__TO BE DONE__. Reproduce word for word the stretch of the listing below, from its first line through the line containing "scientific name: Fomitopsis pinicola", with both of those lines included.
#### PROVIDED ENTRIES ####
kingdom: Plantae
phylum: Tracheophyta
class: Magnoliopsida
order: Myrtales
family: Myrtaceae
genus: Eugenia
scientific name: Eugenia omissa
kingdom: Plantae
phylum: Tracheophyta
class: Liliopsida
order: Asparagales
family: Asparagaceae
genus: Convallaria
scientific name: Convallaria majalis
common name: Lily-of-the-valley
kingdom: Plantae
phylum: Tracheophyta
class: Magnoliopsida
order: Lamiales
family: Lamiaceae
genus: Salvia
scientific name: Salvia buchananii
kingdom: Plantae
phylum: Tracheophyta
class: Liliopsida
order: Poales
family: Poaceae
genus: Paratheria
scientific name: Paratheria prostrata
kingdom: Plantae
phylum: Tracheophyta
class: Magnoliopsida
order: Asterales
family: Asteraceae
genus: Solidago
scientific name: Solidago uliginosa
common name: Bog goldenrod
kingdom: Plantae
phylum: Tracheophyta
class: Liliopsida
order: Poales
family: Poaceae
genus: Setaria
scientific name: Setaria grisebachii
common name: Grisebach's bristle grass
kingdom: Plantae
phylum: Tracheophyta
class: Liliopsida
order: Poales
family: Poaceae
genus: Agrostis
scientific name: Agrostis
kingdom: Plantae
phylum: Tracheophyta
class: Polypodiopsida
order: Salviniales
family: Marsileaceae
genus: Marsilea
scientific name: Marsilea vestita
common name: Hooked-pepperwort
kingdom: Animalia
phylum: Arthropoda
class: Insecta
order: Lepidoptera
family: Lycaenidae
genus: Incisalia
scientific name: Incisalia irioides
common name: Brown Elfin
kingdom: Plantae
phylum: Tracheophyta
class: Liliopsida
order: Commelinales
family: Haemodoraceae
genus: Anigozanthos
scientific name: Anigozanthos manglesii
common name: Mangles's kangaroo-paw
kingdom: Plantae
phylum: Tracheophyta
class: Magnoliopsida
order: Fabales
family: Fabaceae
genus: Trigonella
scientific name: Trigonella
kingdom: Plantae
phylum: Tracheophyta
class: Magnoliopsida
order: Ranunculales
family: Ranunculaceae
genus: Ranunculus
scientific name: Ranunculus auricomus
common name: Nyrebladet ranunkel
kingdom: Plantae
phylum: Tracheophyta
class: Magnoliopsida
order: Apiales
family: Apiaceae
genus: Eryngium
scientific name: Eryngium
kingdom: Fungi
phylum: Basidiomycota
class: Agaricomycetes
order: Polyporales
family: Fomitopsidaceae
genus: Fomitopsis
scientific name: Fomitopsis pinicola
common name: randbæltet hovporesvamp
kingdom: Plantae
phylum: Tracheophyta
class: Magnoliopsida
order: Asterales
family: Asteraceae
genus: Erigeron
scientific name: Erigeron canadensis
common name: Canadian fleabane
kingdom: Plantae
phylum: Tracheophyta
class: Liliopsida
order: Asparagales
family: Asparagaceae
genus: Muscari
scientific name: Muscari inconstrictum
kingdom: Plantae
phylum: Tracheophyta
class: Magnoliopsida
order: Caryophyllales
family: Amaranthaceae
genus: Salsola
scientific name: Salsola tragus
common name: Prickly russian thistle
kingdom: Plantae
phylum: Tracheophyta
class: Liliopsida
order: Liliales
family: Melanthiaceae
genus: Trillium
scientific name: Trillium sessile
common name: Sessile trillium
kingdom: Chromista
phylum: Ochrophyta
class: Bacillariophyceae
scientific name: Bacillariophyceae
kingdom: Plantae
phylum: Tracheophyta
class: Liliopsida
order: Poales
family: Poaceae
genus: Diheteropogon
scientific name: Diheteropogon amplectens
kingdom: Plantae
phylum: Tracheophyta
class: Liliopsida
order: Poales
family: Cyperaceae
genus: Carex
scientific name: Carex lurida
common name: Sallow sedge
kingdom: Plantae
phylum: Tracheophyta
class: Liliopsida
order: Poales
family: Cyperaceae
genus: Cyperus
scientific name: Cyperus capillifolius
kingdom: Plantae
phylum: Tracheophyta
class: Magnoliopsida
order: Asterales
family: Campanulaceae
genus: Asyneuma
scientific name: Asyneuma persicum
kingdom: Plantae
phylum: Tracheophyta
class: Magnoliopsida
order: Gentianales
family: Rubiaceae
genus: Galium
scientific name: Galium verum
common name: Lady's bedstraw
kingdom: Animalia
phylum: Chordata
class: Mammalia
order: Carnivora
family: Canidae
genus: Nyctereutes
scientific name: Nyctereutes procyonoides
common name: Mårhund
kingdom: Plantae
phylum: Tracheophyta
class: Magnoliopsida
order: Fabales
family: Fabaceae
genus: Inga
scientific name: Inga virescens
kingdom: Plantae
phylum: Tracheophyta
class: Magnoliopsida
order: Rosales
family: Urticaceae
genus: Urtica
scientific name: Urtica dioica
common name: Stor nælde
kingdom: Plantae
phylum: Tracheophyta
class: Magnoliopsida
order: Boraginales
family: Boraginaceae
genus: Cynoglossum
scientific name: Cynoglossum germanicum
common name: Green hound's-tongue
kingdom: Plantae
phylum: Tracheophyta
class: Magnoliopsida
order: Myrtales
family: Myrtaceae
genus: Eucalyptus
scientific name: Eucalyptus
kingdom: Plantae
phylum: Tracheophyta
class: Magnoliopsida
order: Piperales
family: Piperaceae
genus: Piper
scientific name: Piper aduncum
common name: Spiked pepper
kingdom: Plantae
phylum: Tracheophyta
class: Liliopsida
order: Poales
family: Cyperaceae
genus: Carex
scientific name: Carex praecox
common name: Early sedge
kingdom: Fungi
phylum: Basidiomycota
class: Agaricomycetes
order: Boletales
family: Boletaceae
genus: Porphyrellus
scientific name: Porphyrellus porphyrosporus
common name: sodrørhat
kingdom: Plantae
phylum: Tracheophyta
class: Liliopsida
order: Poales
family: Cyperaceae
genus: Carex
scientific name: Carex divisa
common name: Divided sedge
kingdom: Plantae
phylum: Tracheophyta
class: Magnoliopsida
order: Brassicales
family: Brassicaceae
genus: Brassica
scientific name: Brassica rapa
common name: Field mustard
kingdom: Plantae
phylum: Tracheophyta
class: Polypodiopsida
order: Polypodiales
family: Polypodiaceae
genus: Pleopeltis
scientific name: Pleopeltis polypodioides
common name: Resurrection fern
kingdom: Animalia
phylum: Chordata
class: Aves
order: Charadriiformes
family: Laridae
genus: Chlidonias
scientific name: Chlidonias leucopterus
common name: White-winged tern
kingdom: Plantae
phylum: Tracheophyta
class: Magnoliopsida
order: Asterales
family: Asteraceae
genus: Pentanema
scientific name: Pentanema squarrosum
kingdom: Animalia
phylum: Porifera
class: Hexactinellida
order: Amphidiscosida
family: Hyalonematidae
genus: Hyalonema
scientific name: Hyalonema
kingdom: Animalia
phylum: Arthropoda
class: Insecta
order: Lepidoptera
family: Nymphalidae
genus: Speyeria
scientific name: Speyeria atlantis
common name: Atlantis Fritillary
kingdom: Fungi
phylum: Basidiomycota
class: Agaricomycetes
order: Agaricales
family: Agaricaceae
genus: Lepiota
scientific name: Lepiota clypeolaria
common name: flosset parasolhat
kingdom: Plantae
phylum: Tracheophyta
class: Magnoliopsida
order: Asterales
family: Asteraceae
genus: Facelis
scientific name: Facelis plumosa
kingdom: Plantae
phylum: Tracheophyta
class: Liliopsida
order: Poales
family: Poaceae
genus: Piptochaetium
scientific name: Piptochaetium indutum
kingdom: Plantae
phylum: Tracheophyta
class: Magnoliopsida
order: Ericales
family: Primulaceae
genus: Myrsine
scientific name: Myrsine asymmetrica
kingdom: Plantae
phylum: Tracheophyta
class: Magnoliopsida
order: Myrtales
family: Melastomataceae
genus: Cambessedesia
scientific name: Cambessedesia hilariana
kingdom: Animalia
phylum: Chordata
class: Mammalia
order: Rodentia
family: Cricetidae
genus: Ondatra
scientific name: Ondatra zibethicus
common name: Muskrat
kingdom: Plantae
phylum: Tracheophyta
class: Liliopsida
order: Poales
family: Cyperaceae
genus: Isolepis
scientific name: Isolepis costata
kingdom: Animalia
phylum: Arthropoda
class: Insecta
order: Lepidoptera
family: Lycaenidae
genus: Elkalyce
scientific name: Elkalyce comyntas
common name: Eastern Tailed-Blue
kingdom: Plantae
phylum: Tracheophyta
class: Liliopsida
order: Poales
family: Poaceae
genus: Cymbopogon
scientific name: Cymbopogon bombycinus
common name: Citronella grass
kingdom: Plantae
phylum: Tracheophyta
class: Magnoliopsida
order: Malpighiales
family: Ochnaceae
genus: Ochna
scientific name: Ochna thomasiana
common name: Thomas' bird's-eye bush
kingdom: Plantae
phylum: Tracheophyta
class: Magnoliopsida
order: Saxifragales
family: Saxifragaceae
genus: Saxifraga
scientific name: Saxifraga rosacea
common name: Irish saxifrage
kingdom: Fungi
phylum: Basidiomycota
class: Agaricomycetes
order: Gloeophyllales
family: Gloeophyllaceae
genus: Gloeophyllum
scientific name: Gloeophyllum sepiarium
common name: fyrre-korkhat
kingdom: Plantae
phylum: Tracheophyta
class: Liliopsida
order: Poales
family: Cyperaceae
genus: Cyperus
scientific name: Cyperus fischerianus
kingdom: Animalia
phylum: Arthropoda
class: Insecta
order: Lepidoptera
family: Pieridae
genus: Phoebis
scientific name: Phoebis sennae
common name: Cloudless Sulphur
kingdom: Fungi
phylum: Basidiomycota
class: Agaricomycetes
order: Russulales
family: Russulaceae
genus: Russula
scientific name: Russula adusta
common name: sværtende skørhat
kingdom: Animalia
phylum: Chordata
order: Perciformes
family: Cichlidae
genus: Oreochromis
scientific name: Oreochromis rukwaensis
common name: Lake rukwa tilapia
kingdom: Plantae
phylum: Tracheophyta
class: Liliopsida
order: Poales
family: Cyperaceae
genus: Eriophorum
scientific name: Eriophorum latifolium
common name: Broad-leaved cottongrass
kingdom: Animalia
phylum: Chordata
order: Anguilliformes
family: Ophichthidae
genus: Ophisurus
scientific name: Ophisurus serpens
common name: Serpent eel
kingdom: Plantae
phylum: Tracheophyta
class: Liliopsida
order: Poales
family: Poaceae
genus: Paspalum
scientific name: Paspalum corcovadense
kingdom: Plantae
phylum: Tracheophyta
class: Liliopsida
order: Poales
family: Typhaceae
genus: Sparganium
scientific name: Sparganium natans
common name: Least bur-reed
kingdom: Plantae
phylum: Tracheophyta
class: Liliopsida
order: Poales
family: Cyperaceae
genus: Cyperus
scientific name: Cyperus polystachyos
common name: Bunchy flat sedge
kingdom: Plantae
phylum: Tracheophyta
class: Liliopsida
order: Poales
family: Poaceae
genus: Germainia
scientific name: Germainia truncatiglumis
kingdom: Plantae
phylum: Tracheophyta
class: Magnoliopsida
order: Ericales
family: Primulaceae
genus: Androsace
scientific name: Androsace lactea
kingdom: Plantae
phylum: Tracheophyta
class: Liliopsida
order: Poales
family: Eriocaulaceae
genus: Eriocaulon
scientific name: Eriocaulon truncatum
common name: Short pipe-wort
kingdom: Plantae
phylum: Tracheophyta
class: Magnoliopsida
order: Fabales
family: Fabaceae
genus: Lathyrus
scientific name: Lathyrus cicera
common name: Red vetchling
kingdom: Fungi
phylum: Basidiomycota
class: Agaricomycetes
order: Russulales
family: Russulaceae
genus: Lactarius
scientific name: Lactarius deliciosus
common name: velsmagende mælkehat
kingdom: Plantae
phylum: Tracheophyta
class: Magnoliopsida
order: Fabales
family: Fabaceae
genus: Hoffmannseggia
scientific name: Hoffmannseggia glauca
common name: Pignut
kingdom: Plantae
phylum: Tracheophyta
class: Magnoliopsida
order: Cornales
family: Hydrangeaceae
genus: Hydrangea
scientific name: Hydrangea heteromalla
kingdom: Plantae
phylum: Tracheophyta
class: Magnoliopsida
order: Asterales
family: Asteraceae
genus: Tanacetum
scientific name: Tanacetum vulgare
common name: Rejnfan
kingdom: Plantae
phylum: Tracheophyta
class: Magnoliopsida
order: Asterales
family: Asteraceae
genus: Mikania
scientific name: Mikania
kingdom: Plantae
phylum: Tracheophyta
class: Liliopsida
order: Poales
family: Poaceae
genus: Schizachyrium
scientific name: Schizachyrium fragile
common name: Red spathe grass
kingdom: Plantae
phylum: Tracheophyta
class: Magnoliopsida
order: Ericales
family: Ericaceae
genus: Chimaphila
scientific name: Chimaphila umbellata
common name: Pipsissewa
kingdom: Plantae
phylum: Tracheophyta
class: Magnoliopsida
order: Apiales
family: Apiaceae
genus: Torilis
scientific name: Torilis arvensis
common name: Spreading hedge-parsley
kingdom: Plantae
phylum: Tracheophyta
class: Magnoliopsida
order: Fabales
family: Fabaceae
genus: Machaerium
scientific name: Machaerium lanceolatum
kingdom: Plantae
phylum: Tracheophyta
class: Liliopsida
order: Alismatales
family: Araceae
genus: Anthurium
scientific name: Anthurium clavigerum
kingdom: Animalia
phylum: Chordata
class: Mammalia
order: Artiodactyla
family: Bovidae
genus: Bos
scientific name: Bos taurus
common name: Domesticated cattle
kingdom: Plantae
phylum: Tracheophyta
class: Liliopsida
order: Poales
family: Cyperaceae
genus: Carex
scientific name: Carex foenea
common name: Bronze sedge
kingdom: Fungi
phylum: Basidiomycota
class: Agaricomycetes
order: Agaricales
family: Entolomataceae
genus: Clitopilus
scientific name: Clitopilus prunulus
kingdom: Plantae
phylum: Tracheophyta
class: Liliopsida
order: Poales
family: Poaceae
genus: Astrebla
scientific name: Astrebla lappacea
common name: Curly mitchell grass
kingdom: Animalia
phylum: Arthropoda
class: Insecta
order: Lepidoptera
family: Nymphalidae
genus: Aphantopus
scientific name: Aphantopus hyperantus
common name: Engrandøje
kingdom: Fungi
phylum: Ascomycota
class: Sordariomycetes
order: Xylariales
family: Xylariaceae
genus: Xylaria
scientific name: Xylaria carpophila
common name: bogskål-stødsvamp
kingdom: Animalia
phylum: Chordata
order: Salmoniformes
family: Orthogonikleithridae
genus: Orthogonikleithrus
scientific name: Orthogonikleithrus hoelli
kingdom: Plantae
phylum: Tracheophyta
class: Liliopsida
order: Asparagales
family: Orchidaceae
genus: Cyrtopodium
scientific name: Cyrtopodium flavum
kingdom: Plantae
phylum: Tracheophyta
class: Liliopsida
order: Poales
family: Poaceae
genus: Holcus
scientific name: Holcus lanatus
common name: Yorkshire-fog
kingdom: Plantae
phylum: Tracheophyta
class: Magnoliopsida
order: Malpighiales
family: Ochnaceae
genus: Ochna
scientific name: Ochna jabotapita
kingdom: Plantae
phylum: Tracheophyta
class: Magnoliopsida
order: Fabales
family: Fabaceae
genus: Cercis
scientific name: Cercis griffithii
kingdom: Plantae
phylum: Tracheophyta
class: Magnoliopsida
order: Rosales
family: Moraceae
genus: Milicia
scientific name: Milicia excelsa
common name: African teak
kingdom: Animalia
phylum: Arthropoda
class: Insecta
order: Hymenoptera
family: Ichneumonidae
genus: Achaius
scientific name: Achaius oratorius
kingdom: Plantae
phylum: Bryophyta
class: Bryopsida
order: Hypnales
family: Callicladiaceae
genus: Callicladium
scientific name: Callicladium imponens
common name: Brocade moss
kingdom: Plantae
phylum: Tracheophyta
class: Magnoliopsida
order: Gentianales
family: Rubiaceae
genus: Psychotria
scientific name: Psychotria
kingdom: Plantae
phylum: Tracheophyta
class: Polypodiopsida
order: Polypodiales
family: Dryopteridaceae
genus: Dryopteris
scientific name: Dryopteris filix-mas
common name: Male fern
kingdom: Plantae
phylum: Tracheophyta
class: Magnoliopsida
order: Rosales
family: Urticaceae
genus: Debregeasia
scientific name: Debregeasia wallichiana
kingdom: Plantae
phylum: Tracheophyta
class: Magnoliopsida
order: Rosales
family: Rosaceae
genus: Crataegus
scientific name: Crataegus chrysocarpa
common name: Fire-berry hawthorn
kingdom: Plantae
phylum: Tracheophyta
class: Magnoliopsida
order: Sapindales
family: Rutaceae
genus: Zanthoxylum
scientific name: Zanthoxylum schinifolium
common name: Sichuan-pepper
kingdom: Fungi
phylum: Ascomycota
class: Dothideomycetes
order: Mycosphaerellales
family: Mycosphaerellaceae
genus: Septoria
####
__SOLUTION TO THIS PROBLEM__.
kingdom: Plantae
phylum: Tracheophyta
class: Magnoliopsida
order: Myrtales
family: Myrtaceae
genus: Eugenia
scientific name: Eugenia omissa
kingdom: Plantae
phylum: Tracheophyta
class: Liliopsida
order: Asparagales
family: Asparagaceae
genus: Convallaria
scientific name: Convallaria majalis
common name: Lily-of-the-valley
kingdom: Plantae
phylum: Tracheophyta
class: Magnoliopsida
order: Lamiales
family: Lamiaceae
genus: Salvia
scientific name: Salvia buchananii
kingdom: Plantae
phylum: Tracheophyta
class: Liliopsida
order: Poales
family: Poaceae
genus: Paratheria
scientific name: Paratheria prostrata
kingdom: Plantae
phylum: Tracheophyta
class: Magnoliopsida
order: Asterales
family: Asteraceae
genus: Solidago
scientific name: Solidago uliginosa
common name: Bog goldenrod
kingdom: Plantae
phylum: Tracheophyta
class: Liliopsida
order: Poales
family: Poaceae
genus: Setaria
scientific name: Setaria grisebachii
common name: Grisebach's bristle grass
kingdom: Plantae
phylum: Tracheophyta
class: Liliopsida
order: Poales
family: Poaceae
genus: Agrostis
scientific name: Agrostis
kingdom: Plantae
phylum: Tracheophyta
class: Polypodiopsida
order: Salviniales
family: Marsileaceae
genus: Marsilea
scientific name: Marsilea vestita
common name: Hooked-pepperwort
kingdom: Animalia
phylum: Arthropoda
class: Insecta
order: Lepidoptera
family: Lycaenidae
genus: Incisalia
scientific name: Incisalia irioides
common name: Brown Elfin
kingdom: Plantae
phylum: Tracheophyta
class: Liliopsida
order: Commelinales
family: Haemodoraceae
genus: Anigozanthos
scientific name: Anigozanthos manglesii
common name: Mangles's kangaroo-paw
kingdom: Plantae
phylum: Tracheophyta
class: Magnoliopsida
order: Fabales
family: Fabaceae
genus: Trigonella
scientific name: Trigonella
kingdom: Plantae
phylum: Tracheophyta
class: Magnoliopsida
order: Ranunculales
family: Ranunculaceae
genus: Ranunculus
scientific name: Ranunculus auricomus
common name: Nyrebladet ranunkel
kingdom: Plantae
phylum: Tracheophyta
class: Magnoliopsida
order: Apiales
family: Apiaceae
genus: Eryngium
scientific name: Eryngium
kingdom: Fungi
phylum: Basidiomycota
class: Agaricomycetes
order: Polyporales
family: Fomitopsidaceae
genus: Fomitopsis
scientific name: Fomitopsis pinicola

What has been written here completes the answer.